È cominciata con un paio di palleggi, sulla spiaggia, alla fine d'una giornata intera trascorsa al mare. Dopo la gara di tuffi, il panino e la birra, la passeggiata sul bagnasciuga, la partita a scopa, la noia si fa sentire, stai decidendo se fare armi e bagagli e andare, quando intravedi in controluce il su e giù di una palla al di là delle dune. In piedi li scorgi più chiaramente: tre tizi in cerchio.
Ti avvicini e li senti: ad ogni tocco corrisponde una battuta, ad ogni ricezione un pezzetto di racconto e tra uno scambio e l'altro costruiscono un dialogo, scrivono una storia. T'insinui tra loro. Il più piccoletto ti nota. Primo passaggio.

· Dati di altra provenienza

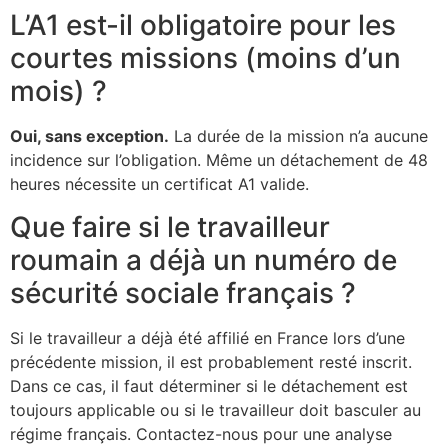
L’A1 est-il obligatoire pour les
courtes missions (moins d’un
mois) ?
Oui, sans exception.
La durée de la mission n’a aucune
incidence sur l’obligation. Même un détachement de 48
heures nécessite un certificat A1 valide.
Que faire si le travailleur
roumain a déjà un numéro de
sécurité sociale français ?
Si le travailleur a déjà été affilié en France lors d’une
précédente mission, il est probablement resté inscrit.
Dans ce cas, il faut déterminer si le détachement est
toujours applicable ou si le travailleur doit basculer au
régime français. Contactez-nous pour une analyse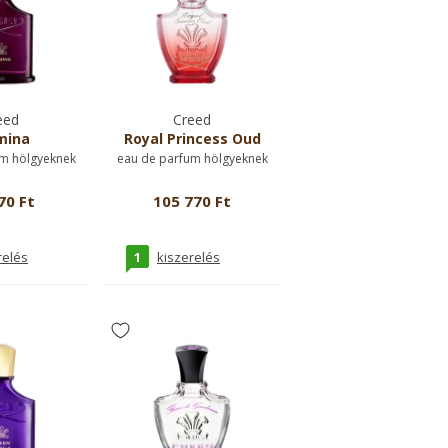
eed
Creed
mina
Royal Princess Oud
m hölgyeknek
eau de parfum hölgyeknek
70 Ft
105 770 Ft
1
relés
kiszerelés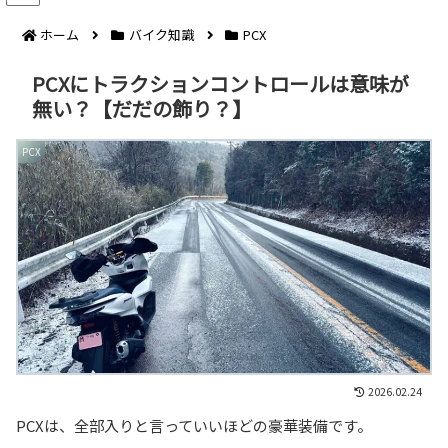
ホーム
バイク知識
PCX
PCXにトラクションコントロールは意味が
無い？【だだの飾り？】
PCX
2026.02.24
PCXは、全部入りと言っていいほどの豪華装備です。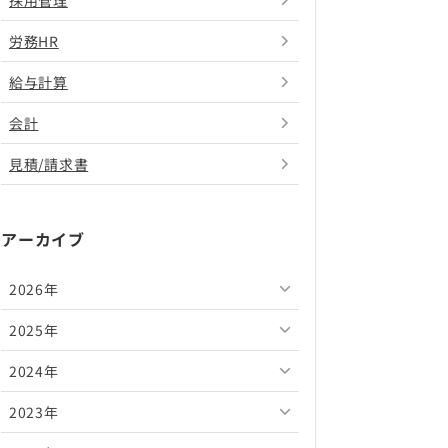
採用管理
労務HR
給与計算
会計
見積/請求書
アーカイブ
2026年
2025年
2026年8月
2024年
2026年7月
2025年12月
2023年
2026年6月
2025年11月
2024年12月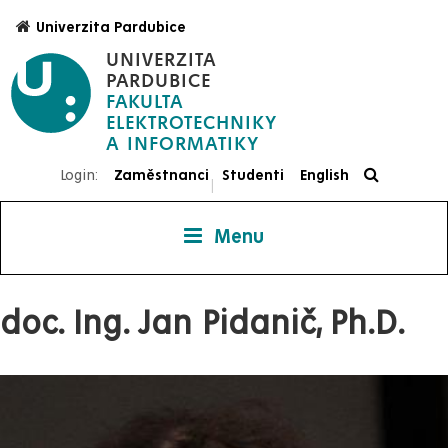
Přejít
Univerzita Pardubice
k
UNIVERZITA
hlavnímu
PARDUBICE
obsahu
FAKULTA
ELEKTROTECHNIKY
Login:
Zaměstnanci
Studenti
English
|
Menu
doc. Ing. Jan Pidanič, Ph.D.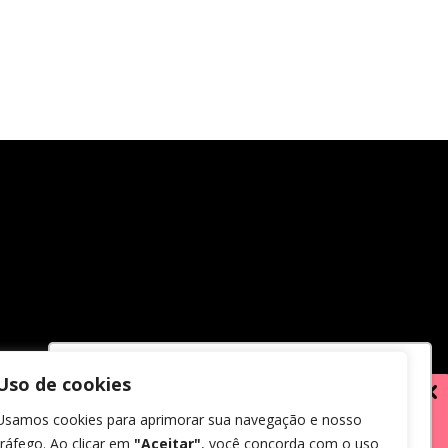
Uso de cookies
Utilizamos cookies para oferecer melhor
Usamos cookies para aprimorar sua navegação e nosso
experiência, melhorar o desempenho,
tráfego. Ao clicar em
"Aceitar"
, você concorda com o uso
analisar como você interage em nosso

'Tocca a te!'. Nemmeno il tempo di rifletterci su. È come penetrare in una stanza buia, ma riconoscendo comunque i contorni delle cose, come slanciarsi nel vuoto, pur sapendo che troverai braccia pronte ad afferrarti. Secondo passaggio.
Ora sei parte dell'opera, un frammento della scrittura, tratteggiato a colpi di grafite, ricalcato a carboncino, estratto col taglierino, sagomato col bisturi, riempito con carta pesta, intarsiato con le sgorbie, ridefinito a pennellate. Terzo passaggio.
È maschera che indossi e incarna un personaggio, è persona trasformata e nuova, è insieme di identità distinte e complementari, è gruppo di espressioni e di tipi caratterizzati e via via sempre più definiti.
È cominciata con un gioco, continua come una gioiosa partita. E via. Eterno passaggio.